(Stored items)
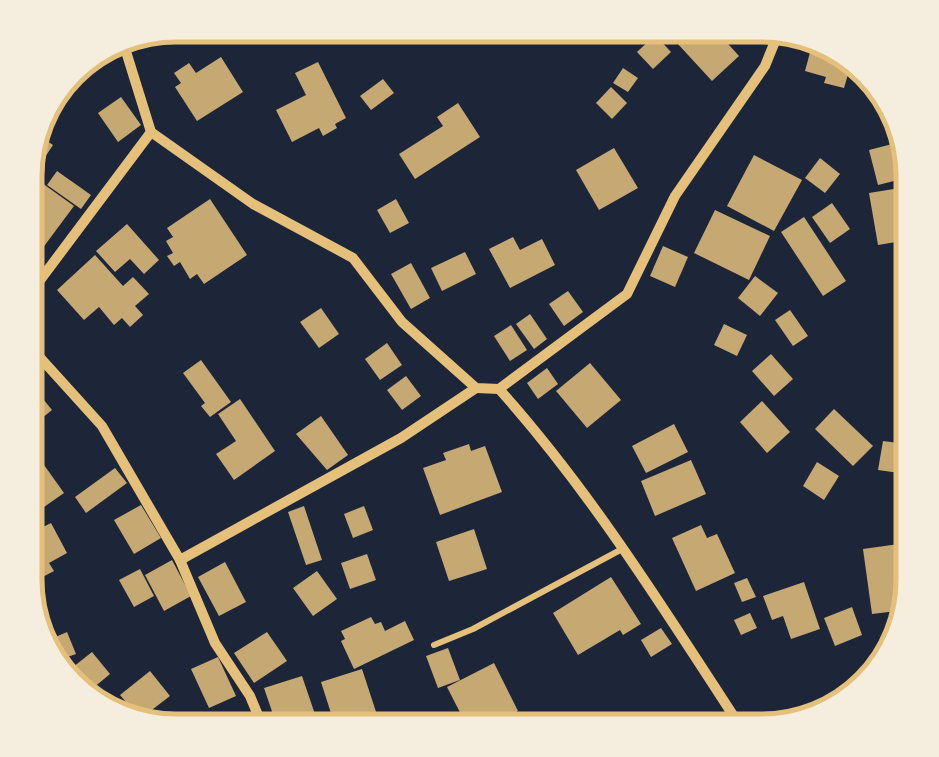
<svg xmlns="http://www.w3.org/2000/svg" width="939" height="757" font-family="Lato,sans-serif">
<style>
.green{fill:#1d2539}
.building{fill:#c6a872}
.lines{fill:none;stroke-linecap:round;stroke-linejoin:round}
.service{stroke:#e5c07b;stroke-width:6}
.minor{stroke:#e5c07b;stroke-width:10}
.rim{fill:none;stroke:#e5c07b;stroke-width:5}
</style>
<rect width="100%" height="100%" fill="#14213d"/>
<path class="green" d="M177,25H771L869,69L914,177V591L870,687L762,732H168L70,688L25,591L26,157L77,62Z"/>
<g class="building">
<path d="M697,25H711L739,56L712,81L677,43Z"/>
<path d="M655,35L671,52L653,69L637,52Z"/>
<path d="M812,45L852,61L844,88L824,83L826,77L805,71Z"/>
<path d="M104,52L106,56L88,69L81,61Z"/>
<path d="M221,57L243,92L197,121L175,87L181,83L174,73L189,63L196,73Z"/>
<path d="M318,62L346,118L335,124L337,128L323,136L319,128L292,142L276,110L306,95L295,73Z"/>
<path d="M623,68L638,78L628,92L613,83Z"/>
<path d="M383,79L394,93L371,110L360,96Z"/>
<path d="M611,87L627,103L612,119L596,103Z"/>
<path d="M121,97L141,125L118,142L98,113Z"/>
<path d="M458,103L480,137L415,179L399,154L443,126L437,117Z"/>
<path d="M38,135L53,145L26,186V157Z"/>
<path d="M900,142L914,176L878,185L869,150Z"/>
<path d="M614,148L638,188L599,210L576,170Z"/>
<path d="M754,155L802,180L774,231L727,206Z"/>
<path d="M820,158L840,174L825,193L805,178Z"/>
<path d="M57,171L91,195L81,209L47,185Z"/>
<path d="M42,183L74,206L42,249L26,237V204Z"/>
<path d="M912,186L914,239L878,245L869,193Z"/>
<path d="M210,199L247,255L204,284L197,274L190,279L180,262L174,266L167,256L173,253L166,241L173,237L167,228Z"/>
<path d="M396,199L409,223L390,233L377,210Z"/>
<path d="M832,203L850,229L830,243L812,217Z"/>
<path d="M715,210L770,236L749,280L694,253Z"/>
<path d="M804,217L846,281L823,296L781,232Z"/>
<path d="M127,224L159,260L144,274L130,259L115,272L96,251Z"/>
<path d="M513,237L520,250L542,239L555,265L510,288L489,249Z"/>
<path d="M663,246L688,257L675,287L650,276Z"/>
<path d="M465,252L476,274L442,291L431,268Z"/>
<path d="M95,255L123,286L133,277L149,294L135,306L143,315L130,327L122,318L114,325L99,307L84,320L57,290Z"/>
<path d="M411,263L430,298L411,309L391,274Z"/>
<path d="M755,276L778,293L760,316L738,298Z"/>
<path d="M568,291L583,312L564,326L549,304Z"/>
<path d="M321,308L339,334L319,348L300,322Z"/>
<path d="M790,310L808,336L793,346L775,320Z"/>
<path d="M530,314L547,339L534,349L516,324Z"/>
<path d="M724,324L747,335L737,356L714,345Z"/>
<path d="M511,325L527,350L510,361L494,336Z"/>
<path d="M387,343L402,365L380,380L365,359Z"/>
<path d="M771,354L793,379L774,396L752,371Z"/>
<path d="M201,360L231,402L210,417L201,406L205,403L183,373Z"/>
<path d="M590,363L621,400L587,428L556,391Z"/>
<path d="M547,368L558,384L538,399L527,383Z"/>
<path d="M406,376L421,396L402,410L387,390Z"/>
<path d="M26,378L52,410L26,431Z"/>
<path d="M240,399L275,451L234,480L216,454L236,441L218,414Z"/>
<path d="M762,401L790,432L767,453L740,422Z"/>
<path d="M834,409L873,446L853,466L815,429Z"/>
<path d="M321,416L348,455L327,470L296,434Z"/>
<path d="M674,424L688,452L646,473L632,446Z"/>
<path d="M883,441L914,445V475L878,470Z"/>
<path d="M469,444L471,451L485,446L502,492L440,515L423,468L446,460L443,453Z"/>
<path d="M32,448L64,493L34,514L26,501V452Z"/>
<path d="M691,460L706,494L655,516L641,481Z"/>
<path d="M817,462L839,476L824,500L803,486Z"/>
<path d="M115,468L127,483L86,513L75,497Z"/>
<path d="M141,505L161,538L134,554L114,520Z"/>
<path d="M304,506L322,560L306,565L288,512Z"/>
<path d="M364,506L373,530L353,538L344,514Z"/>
<path d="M51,523L67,553L49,563L54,571L33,582L29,574L25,576V536Z"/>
<path d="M701,525L707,538L717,534L735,573L696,591L672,538Z"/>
<path d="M474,529L487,569L449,581L436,542Z"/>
<path d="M913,542L914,591L905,610L872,614L863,549Z"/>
<path d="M367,554L376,580L350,589L341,563Z"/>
<path d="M172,560L191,596L164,611L145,575Z"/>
<path d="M225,562L246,602L219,616L198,577Z"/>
<path d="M140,569L154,596L134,607L119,580Z"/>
<path d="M317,571L337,599L313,616L293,588Z"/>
<path d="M611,577L641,624L623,635L620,630L578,655L553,613Z"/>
<path d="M747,578L756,597L742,602L734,583Z"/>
<path d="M804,582L820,629L791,639L783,616L772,620L763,596Z"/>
<path d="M852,607L862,635L835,646L824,618Z"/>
<path d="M750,613L757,628L741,635L734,620Z"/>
<path d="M371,617L375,624L381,622L385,631L405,621L414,640L354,669L341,641L345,639L341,631Z"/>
<path d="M661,628L672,644L651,657L641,640Z"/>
<path d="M67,632L76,654L62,659L53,638Z"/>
<path d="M267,632L287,661L254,683L234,653Z"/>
<path d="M448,648L460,680L438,688L426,656Z"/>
<path d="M92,652L110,674L86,694L68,671Z"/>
<path d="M218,657L236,696L209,708L191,669Z"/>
<path d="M494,663L518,711L477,732H470L447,687Z"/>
<path d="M362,669L380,724L355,732H337L321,682Z"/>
<path d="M150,671L170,696L140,719L120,695Z"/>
<path d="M302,676L321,732H279L264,688Z"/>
<path d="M656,712L664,732H638L634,720Z"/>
</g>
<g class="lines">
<path class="service" d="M434,645L473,629L624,548"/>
<g class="minor">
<path d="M124,45L151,132L253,204L353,258L402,322L476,388L499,389C593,494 667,614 744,732"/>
<path d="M26,299L151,132"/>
<path d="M26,342L102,426L180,560L215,643L250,696L265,732"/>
<path d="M499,389L627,294L675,196L765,66L780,29"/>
<path d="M180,560L401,438L476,388"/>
</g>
</g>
<path d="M0 0H939V757H0ZM176 42H762A134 134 0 0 1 896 176V580A134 134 0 0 1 762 714H176A134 134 0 0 1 42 580V176A134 134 0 0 1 176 42Z" fill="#f5edde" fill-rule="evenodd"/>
<path class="rim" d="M176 42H762A134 134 0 0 1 896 176V580A134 134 0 0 1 762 714H176A134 134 0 0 1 42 580V176A134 134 0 0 1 176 42Z"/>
</svg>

> _Task requirements_
Copy every entry word for word, but omit the pictures.

> _Solution for this problem_
<svg xmlns="http://www.w3.org/2000/svg" width="939" height="757" font-family="Lato,sans-serif">
<style>
.green{fill:#1d2539}
.building{fill:#c6a872}
.lines{fill:none;stroke-linecap:round;stroke-linejoin:round}
.service{stroke:#e5c07b;stroke-width:6}
.minor{stroke:#e5c07b;stroke-width:10}
.rim{fill:none;stroke:#e5c07b;stroke-width:5}
</style>
<rect width="100%" height="100%" fill="#14213d"/>
<path class="green" d="M177,25H771L869,69L914,177V591L870,687L762,732H168L70,688L25,591L26,157L77,62Z"/>
<g class="building">
<path d="M697,25H711L739,56L712,81L677,43Z"/>
<path d="M655,35L671,52L653,69L637,52Z"/>
<path d="M812,45L852,61L844,88L824,83L826,77L805,71Z"/>
<path d="M104,52L106,56L88,69L81,61Z"/>
<path d="M221,57L243,92L197,121L175,87L181,83L174,73L189,63L196,73Z"/>
<path d="M318,62L346,118L335,124L337,128L323,136L319,128L292,142L276,110L306,95L295,73Z"/>
<path d="M623,68L638,78L628,92L613,83Z"/>
<path d="M383,79L394,93L371,110L360,96Z"/>
<path d="M611,87L627,103L612,119L596,103Z"/>
<path d="M121,97L141,125L118,142L98,113Z"/>
<path d="M458,103L480,137L415,179L399,154L443,126L437,117Z"/>
<path d="M38,135L53,145L26,186V157Z"/>
<path d="M900,142L914,176L878,185L869,150Z"/>
<path d="M614,148L638,188L599,210L576,170Z"/>
<path d="M754,155L802,180L774,231L727,206Z"/>
<path d="M820,158L840,174L825,193L805,178Z"/>
<path d="M57,171L91,195L81,209L47,185Z"/>
<path d="M42,183L74,206L42,249L26,237V204Z"/>
<path d="M912,186L914,239L878,245L869,193Z"/>
<path d="M210,199L247,255L204,284L197,274L190,279L180,262L174,266L167,256L173,253L166,241L173,237L167,228Z"/>
<path d="M396,199L409,223L390,233L377,210Z"/>
<path d="M832,203L850,229L830,243L812,217Z"/>
<path d="M715,210L770,236L749,280L694,253Z"/>
<path d="M804,217L846,281L823,296L781,232Z"/>
<path d="M127,224L159,260L144,274L130,259L115,272L96,251Z"/>
<path d="M513,237L520,250L542,239L555,265L510,288L489,249Z"/>
<path d="M663,246L688,257L675,287L650,276Z"/>
<path d="M465,252L476,274L442,291L431,268Z"/>
<path d="M95,255L123,286L133,277L149,294L135,306L143,315L130,327L122,318L114,325L99,307L84,320L57,290Z"/>
<path d="M411,263L430,298L411,309L391,274Z"/>
<path d="M755,276L778,293L760,316L738,298Z"/>
<path d="M568,291L583,312L564,326L549,304Z"/>
<path d="M321,308L339,334L319,348L300,322Z"/>
<path d="M790,310L808,336L793,346L775,320Z"/>
<path d="M530,314L547,339L534,349L516,324Z"/>
<path d="M724,324L747,335L737,356L714,345Z"/>
<path d="M511,325L527,350L510,361L494,336Z"/>
<path d="M387,343L402,365L380,380L365,359Z"/>
<path d="M771,354L793,379L774,396L752,371Z"/>
<path d="M201,360L231,402L210,417L201,406L205,403L183,373Z"/>
<path d="M590,363L621,400L587,428L556,391Z"/>
<path d="M547,368L558,384L538,399L527,383Z"/>
<path d="M406,376L421,396L402,410L387,390Z"/>
<path d="M26,378L52,410L26,431Z"/>
<path d="M240,399L275,451L234,480L216,454L236,441L218,414Z"/>
<path d="M762,401L790,432L767,453L740,422Z"/>
<path d="M834,409L873,446L853,466L815,429Z"/>
<path d="M321,416L348,455L327,470L296,434Z"/>
<path d="M674,424L688,452L646,473L632,446Z"/>
<path d="M883,441L914,445V475L878,470Z"/>
<path d="M469,444L471,451L485,446L502,492L440,515L423,468L446,460L443,453Z"/>
<path d="M32,448L64,493L34,514L26,501V452Z"/>
<path d="M691,460L706,494L655,516L641,481Z"/>
<path d="M817,462L839,476L824,500L803,486Z"/>
<path d="M115,468L127,483L86,513L75,497Z"/>
<path d="M141,505L161,538L134,554L114,520Z"/>
<path d="M304,506L322,560L306,565L288,512Z"/>
<path d="M364,506L373,530L353,538L344,514Z"/>
<path d="M51,523L67,553L49,563L54,571L33,582L29,574L25,576V536Z"/>
<path d="M701,525L707,538L717,534L735,573L696,591L672,538Z"/>
<path d="M474,529L487,569L449,581L436,542Z"/>
<path d="M913,542L914,591L905,610L872,614L863,549Z"/>
<path d="M367,554L376,580L350,589L341,563Z"/>
<path d="M172,560L191,596L164,611L145,575Z"/>
<path d="M225,562L246,602L219,616L198,577Z"/>
<path d="M140,569L154,596L134,607L119,580Z"/>
<path d="M317,571L337,599L313,616L293,588Z"/>
<path d="M611,577L641,624L623,635L620,630L578,655L553,613Z"/>
<path d="M747,578L756,597L742,602L734,583Z"/>
<path d="M804,582L820,629L791,639L783,616L772,620L763,596Z"/>
<path d="M852,607L862,635L835,646L824,618Z"/>
<path d="M750,613L757,628L741,635L734,620Z"/>
<path d="M371,617L375,624L381,622L385,631L405,621L414,640L354,669L341,641L345,639L341,631Z"/>
<path d="M661,628L672,644L651,657L641,640Z"/>
<path d="M67,632L76,654L62,659L53,638Z"/>
<path d="M267,632L287,661L254,683L234,653Z"/>
<path d="M448,648L460,680L438,688L426,656Z"/>
<path d="M92,652L110,674L86,694L68,671Z"/>
<path d="M218,657L236,696L209,708L191,669Z"/>
<path d="M494,663L518,711L477,732H470L447,687Z"/>
<path d="M362,669L380,724L355,732H337L321,682Z"/>
<path d="M150,671L170,696L140,719L120,695Z"/>
<path d="M302,676L321,732H279L264,688Z"/>
<path d="M656,712L664,732H638L634,720Z"/>
</g>
<g class="lines">
<path class="service" d="M434,645L473,629L624,548"/>
<g class="minor">
<path d="M124,45L151,132L253,204L353,258L402,322L476,388L499,389C593,494 667,614 744,732"/>
<path d="M26,299L151,132"/>
<path d="M26,342L102,426L180,560L215,643L250,696L265,732"/>
<path d="M499,389L627,294L675,196L765,66L780,29"/>
<path d="M180,560L401,438L476,388"/>
</g>
</g>
<path d="M0 0H939V757H0ZM176 42H762A134 134 0 0 1 896 176V580A134 134 0 0 1 762 714H176A134 134 0 0 1 42 580V176A134 134 0 0 1 176 42Z" fill="#f5edde" fill-rule="evenodd"/>
<path class="rim" d="M176 42H762A134 134 0 0 1 896 176V580A134 134 0 0 1 762 714H176A134 134 0 0 1 42 580V176A134 134 0 0 1 176 42Z"/>
</svg>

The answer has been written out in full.